We generally do not recommend using an autoscaler that modifies the number of
coderd replicas. In particular, scale down events can cause interruptions for a
large number of users.

Coderd is different from a simple request-response HTTP service in that it
services long-lived connections whenever it proxies HTTP applications like IDEs
or terminals that rely on websockets, or when it relays tunneled connections to
workspaces. Loss of a coderd replica will drop these long-lived connections and
interrupt users. For example, if you have 4 coderd replicas behind a load
balancer, and an autoscaler decides to reduce it to 3, roughly 25% of the
connections will drop. An even larger proportion of users could be affected if
they use applications that use more than one websocket.

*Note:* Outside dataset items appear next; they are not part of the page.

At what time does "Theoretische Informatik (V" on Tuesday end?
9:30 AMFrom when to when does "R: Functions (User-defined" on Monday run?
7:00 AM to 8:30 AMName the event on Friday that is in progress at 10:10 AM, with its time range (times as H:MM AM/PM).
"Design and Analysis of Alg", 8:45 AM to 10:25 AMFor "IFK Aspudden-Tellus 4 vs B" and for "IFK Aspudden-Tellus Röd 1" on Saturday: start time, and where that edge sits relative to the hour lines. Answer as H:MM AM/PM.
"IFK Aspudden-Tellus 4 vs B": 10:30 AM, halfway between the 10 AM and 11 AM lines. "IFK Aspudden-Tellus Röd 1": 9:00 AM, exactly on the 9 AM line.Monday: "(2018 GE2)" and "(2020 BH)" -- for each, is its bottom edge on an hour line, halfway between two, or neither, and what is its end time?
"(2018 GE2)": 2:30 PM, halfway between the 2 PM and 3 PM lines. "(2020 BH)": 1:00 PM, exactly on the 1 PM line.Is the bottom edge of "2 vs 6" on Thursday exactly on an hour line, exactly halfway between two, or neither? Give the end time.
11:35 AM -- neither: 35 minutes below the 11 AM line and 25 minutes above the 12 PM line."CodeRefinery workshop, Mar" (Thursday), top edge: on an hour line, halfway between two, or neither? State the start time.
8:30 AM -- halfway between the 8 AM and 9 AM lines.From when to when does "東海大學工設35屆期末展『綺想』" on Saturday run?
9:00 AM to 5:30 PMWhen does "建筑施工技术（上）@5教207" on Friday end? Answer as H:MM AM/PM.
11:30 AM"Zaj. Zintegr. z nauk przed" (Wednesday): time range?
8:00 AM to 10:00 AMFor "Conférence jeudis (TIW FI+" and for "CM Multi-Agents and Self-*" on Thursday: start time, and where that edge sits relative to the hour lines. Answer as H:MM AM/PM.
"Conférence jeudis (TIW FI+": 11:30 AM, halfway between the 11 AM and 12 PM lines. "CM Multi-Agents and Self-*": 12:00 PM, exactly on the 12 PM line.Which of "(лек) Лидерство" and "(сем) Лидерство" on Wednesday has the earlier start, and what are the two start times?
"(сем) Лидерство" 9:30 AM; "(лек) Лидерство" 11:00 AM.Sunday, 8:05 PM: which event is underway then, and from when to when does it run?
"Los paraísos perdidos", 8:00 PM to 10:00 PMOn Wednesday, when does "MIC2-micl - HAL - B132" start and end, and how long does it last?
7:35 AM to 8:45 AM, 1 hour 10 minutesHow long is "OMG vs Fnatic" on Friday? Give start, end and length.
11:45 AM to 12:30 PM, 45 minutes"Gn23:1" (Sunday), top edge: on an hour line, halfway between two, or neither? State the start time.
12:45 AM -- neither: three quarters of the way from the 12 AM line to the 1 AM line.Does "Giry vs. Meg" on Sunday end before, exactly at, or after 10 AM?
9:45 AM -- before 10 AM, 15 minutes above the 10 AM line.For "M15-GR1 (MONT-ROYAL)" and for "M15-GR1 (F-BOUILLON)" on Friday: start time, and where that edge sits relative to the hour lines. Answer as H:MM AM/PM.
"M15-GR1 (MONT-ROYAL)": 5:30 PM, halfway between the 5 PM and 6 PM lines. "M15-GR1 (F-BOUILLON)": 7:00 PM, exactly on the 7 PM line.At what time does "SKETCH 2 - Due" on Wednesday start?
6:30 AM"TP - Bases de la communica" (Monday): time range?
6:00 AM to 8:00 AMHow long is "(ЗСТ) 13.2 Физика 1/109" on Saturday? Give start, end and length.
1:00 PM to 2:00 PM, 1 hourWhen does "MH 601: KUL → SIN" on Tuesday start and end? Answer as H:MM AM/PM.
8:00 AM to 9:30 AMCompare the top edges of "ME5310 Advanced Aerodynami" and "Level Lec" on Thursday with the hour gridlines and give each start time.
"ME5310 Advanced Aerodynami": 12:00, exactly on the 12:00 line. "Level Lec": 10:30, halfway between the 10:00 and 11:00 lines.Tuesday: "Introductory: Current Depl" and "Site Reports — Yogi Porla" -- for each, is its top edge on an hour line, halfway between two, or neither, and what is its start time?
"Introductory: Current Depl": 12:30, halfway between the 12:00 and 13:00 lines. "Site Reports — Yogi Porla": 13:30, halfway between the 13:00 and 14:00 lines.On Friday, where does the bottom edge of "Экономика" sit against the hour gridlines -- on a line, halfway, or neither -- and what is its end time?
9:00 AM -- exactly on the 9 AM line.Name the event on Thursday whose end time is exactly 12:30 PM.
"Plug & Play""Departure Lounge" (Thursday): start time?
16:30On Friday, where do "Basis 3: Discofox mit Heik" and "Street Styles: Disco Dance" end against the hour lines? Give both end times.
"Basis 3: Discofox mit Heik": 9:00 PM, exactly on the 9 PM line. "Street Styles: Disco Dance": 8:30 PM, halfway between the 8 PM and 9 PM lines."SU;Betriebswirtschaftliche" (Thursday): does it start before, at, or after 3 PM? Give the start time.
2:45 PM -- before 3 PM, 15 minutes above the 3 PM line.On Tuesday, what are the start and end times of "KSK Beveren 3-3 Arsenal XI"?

The severity of the interruption varies by application. Coder's web terminal,
for example, will reconnect to the same session and continue. So, this should
not be interpreted as saying coderd replicas should never be taken down for any
reason.

We recommend you plan to run enough coderd replicas to comfortably meet your
weekly high-water-mark load, and monitor coderd peak CPU & memory utilization
over the long term, reevaluating periodically. When scaling down (or performing
upgrades), schedule these outside normal working hours to minimize user
interruptions.

### A note for Kubernetes users

When running on Kubernetes on cloud infrastructure (i.e. not bare metal), many
operators choose to employ a _cluster_ autoscaler that adds and removes
Kubernetes _nodes_ according to load. Coder can coexist with such cluster
autoscalers, but we recommend you take steps to prevent the autoscaler from
evicting coderd pods, as an eviction will cause the same interruptions as
described above. For example, if you are using the
[Kubernetes cluster autoscaler](https://kubernetes.io/docs/reference/labels-annotations-taints/#cluster-autoscaler-kubernetes-io-safe-to-evict),
you may wish to set `cluster-autoscaler.kubernetes.io/safe-to-evict: "false"` as
an annotation on the coderd deployment.

## Troubleshooting

If a load test fails or if you are experiencing performance issues during
day-to-day use, you can leverage Coder's [Prometheus metrics](../prometheus.md)
to identify bottlenecks during scale tests. Additionally, you can use your
existing cloud monitoring stack to measure load, view server logs, etc.